[TASK BRIEF]:
Copy out the material below, swapping every "common name" for "vernacular name" and leaving everything else unchanged.

— START —

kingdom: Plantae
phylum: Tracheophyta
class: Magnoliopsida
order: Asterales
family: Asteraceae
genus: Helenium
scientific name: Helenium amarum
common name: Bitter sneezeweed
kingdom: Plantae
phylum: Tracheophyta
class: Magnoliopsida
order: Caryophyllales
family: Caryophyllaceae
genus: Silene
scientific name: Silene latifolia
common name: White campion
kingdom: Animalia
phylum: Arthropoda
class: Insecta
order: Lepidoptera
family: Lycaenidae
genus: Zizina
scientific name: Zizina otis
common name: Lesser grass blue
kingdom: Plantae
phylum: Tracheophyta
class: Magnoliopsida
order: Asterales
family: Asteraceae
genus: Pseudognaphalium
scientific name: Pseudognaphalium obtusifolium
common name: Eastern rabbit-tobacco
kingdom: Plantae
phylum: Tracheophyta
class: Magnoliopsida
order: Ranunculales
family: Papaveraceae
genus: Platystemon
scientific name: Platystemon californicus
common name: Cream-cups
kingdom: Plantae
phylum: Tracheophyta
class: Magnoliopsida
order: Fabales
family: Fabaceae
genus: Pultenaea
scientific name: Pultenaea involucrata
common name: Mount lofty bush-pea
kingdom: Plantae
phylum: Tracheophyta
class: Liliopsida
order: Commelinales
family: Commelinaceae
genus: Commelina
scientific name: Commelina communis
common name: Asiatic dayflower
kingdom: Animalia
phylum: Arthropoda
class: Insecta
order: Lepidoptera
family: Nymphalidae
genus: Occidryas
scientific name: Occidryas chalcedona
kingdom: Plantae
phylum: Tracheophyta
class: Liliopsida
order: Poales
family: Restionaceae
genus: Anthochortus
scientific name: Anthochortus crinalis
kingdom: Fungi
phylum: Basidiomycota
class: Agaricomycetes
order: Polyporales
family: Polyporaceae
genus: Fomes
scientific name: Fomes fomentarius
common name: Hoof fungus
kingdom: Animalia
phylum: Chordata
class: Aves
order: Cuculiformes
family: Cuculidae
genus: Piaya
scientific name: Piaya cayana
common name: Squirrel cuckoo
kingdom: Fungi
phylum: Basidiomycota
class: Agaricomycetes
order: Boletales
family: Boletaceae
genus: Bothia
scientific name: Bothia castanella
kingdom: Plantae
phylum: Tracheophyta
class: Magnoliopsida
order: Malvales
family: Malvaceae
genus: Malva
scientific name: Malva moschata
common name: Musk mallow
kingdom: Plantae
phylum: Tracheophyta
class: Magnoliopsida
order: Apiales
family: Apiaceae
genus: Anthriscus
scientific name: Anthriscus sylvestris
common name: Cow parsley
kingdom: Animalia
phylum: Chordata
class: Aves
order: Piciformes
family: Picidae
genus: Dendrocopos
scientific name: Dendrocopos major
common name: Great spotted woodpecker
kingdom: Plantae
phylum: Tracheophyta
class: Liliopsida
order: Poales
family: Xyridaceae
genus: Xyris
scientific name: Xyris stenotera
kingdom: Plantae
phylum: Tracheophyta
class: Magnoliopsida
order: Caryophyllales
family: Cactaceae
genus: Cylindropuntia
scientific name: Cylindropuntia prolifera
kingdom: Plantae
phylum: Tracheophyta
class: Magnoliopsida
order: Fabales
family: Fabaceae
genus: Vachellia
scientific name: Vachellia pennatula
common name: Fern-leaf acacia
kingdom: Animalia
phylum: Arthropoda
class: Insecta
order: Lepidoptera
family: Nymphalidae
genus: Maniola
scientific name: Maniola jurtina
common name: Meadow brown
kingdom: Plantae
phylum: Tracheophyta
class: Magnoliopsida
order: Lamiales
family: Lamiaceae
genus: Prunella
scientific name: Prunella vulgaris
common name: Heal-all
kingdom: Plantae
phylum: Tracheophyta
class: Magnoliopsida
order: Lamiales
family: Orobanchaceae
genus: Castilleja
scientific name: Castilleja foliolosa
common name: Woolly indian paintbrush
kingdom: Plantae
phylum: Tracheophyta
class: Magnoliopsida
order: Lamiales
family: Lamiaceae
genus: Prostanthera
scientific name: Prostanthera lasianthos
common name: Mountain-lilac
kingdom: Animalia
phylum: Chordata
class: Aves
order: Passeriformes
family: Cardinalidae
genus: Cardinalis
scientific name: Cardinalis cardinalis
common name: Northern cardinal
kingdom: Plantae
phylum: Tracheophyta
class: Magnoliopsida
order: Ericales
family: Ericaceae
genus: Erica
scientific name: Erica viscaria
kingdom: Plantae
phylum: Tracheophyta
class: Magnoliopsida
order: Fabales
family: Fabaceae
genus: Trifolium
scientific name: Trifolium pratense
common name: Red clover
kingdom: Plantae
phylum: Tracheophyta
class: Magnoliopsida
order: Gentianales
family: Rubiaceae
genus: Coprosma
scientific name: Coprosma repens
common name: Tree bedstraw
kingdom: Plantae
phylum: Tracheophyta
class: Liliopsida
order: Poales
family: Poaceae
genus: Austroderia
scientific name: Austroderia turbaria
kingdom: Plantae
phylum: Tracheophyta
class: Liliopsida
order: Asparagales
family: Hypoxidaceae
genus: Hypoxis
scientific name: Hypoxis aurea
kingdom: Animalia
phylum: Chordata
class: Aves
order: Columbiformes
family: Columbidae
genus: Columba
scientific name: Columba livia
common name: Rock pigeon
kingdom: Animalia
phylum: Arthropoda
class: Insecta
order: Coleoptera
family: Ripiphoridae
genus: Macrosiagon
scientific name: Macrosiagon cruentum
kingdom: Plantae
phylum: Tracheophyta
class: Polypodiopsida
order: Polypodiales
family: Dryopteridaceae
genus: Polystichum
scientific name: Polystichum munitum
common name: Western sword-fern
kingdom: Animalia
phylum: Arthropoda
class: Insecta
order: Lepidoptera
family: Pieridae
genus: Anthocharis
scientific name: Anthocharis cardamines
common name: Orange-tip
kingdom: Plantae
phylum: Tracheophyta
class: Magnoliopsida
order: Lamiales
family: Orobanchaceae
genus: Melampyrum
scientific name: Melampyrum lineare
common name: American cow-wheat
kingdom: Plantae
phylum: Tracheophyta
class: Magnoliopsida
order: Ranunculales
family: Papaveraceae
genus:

— END —

[EXERCISE SOLUTION]:
kingdom: Plantae
phylum: Tracheophyta
class: Magnoliopsida
order: Asterales
family: Asteraceae
genus: Helenium
scientific name: Helenium amarum
vernacular name: Bitter sneezeweed
kingdom: Plantae
phylum: Tracheophyta
class: Magnoliopsida
order: Caryophyllales
family: Caryophyllaceae
genus: Silene
scientific name: Silene latifolia
vernacular name: White campion
kingdom: Animalia
phylum: Arthropoda
class: Insecta
order: Lepidoptera
family: Lycaenidae
genus: Zizina
scientific name: Zizina otis
vernacular name: Lesser grass blue
kingdom: Plantae
phylum: Tracheophyta
class: Magnoliopsida
order: Asterales
family: Asteraceae
genus: Pseudognaphalium
scientific name: Pseudognaphalium obtusifolium
vernacular name: Eastern rabbit-tobacco
kingdom: Plantae
phylum: Tracheophyta
class: Magnoliopsida
order: Ranunculales
family: Papaveraceae
genus: Platystemon
scientific name: Platystemon californicus
vernacular name: Cream-cups
kingdom: Plantae
phylum: Tracheophyta
class: Magnoliopsida
order: Fabales
family: Fabaceae
genus: Pultenaea
scientific name: Pultenaea involucrata
vernacular name: Mount lofty bush-pea
kingdom: Plantae
phylum: Tracheophyta
class: Liliopsida
order: Commelinales
family: Commelinaceae
genus: Commelina
scientific name: Commelina communis
vernacular name: Asiatic dayflower
kingdom: Animalia
phylum: Arthropoda
class: Insecta
order: Lepidoptera
family: Nymphalidae
genus: Occidryas
scientific name: Occidryas chalcedona
kingdom: Plantae
phylum: Tracheophyta
class: Liliopsida
order: Poales
family: Restionaceae
genus: Anthochortus
scientific name: Anthochortus crinalis
kingdom: Fungi
phylum: Basidiomycota
class: Agaricomycetes
order: Polyporales
family: Polyporaceae
genus: Fomes
scientific name: Fomes fomentarius
vernacular name: Hoof fungus
kingdom: Animalia
phylum: Chordata
class: Aves
order: Cuculiformes
family: Cuculidae
genus: Piaya
scientific name: Piaya cayana
vernacular name: Squirrel cuckoo
kingdom: Fungi
phylum: Basidiomycota
class: Agaricomycetes
order: Boletales
family: Boletaceae
genus: Bothia
scientific name: Bothia castanella
kingdom: Plantae
phylum: Tracheophyta
class: Magnoliopsida
order: Malvales
family: Malvaceae
genus: Malva
scientific name: Malva moschata
vernacular name: Musk mallow
kingdom: Plantae
phylum: Tracheophyta
class: Magnoliopsida
order: Apiales
family: Apiaceae
genus: Anthriscus
scientific name: Anthriscus sylvestris
vernacular name: Cow parsley
kingdom: Animalia
phylum: Chordata
class: Aves
order: Piciformes
family: Picidae
genus: Dendrocopos
scientific name: Dendrocopos major
vernacular name: Great spotted woodpecker
kingdom: Plantae
phylum: Tracheophyta
class: Liliopsida
order: Poales
family: Xyridaceae
genus: Xyris
scientific name: Xyris stenotera
kingdom: Plantae
phylum: Tracheophyta
class: Magnoliopsida
order: Caryophyllales
family: Cactaceae
genus: Cylindropuntia
scientific name: Cylindropuntia prolifera
kingdom: Plantae
phylum: Tracheophyta
class: Magnoliopsida
order: Fabales
family: Fabaceae
genus: Vachellia
scientific name: Vachellia pennatula
vernacular name: Fern-leaf acacia
kingdom: Animalia
phylum: Arthropoda
class: Insecta
order: Lepidoptera
family: Nymphalidae
genus: Maniola
scientific name: Maniola jurtina
vernacular name: Meadow brown
kingdom: Plantae
phylum: Tracheophyta
class: Magnoliopsida
order: Lamiales
family: Lamiaceae
genus: Prunella
scientific name: Prunella vulgaris
vernacular name: Heal-all
kingdom: Plantae
phylum: Tracheophyta
class: Magnoliopsida
order: Lamiales
family: Orobanchaceae
genus: Castilleja
scientific name: Castilleja foliolosa
vernacular name: Woolly indian paintbrush
kingdom: Plantae
phylum: Tracheophyta
class: Magnoliopsida
order: Lamiales
family: Lamiaceae
genus: Prostanthera
scientific name: Prostanthera lasianthos
vernacular name: Mountain-lilac
kingdom: Animalia
phylum: Chordata
class: Aves
order: Passeriformes
family: Cardinalidae
genus: Cardinalis
scientific name: Cardinalis cardinalis
vernacular name: Northern cardinal
kingdom: Plantae
phylum: Tracheophyta
class: Magnoliopsida
order: Ericales
family: Ericaceae
genus: Erica
scientific name: Erica viscaria
kingdom: Plantae
phylum: Tracheophyta
class: Magnoliopsida
order: Fabales
family: Fabaceae
genus: Trifolium
scientific name: Trifolium pratense
vernacular name: Red clover
kingdom: Plantae
phylum: Tracheophyta
class: Magnoliopsida
order: Gentianales
family: Rubiaceae
genus: Coprosma
scientific name: Coprosma repens
vernacular name: Tree bedstraw
kingdom: Plantae
phylum: Tracheophyta
class: Liliopsida
order: Poales
family: Poaceae
genus: Austroderia
scientific name: Austroderia turbaria
kingdom: Plantae
phylum: Tracheophyta
class: Liliopsida
order: Asparagales
family: Hypoxidaceae
genus: Hypoxis
scientific name: Hypoxis aurea
kingdom: Animalia
phylum: Chordata
class: Aves
order: Columbiformes
family: Columbidae
genus: Columba
scientific name: Columba livia
vernacular name: Rock pigeon
kingdom: Animalia
phylum: Arthropoda
class: Insecta
order: Coleoptera
family: Ripiphoridae
genus: Macrosiagon
scientific name: Macrosiagon cruentum
kingdom: Plantae
phylum: Tracheophyta
class: Polypodiopsida
order: Polypodiales
family: Dryopteridaceae
genus: Polystichum
scientific name: Polystichum munitum
vernacular name: Western sword-fern
kingdom: Animalia
phylum: Arthropoda
class: Insecta
order: Lepidoptera
family: Pieridae
genus: Anthocharis
scientific name: Anthocharis cardamines
vernacular name: Orange-tip
kingdom: Plantae
phylum: Tracheophyta
class: Magnoliopsida
order: Lamiales
family: Orobanchaceae
genus: Melampyrum
scientific name: Melampyrum lineare
vernacular name: American cow-wheat
kingdom: Plantae
phylum: Tracheophyta
class: Magnoliopsida
order: Ranunculales
family: Papaveraceae
genus:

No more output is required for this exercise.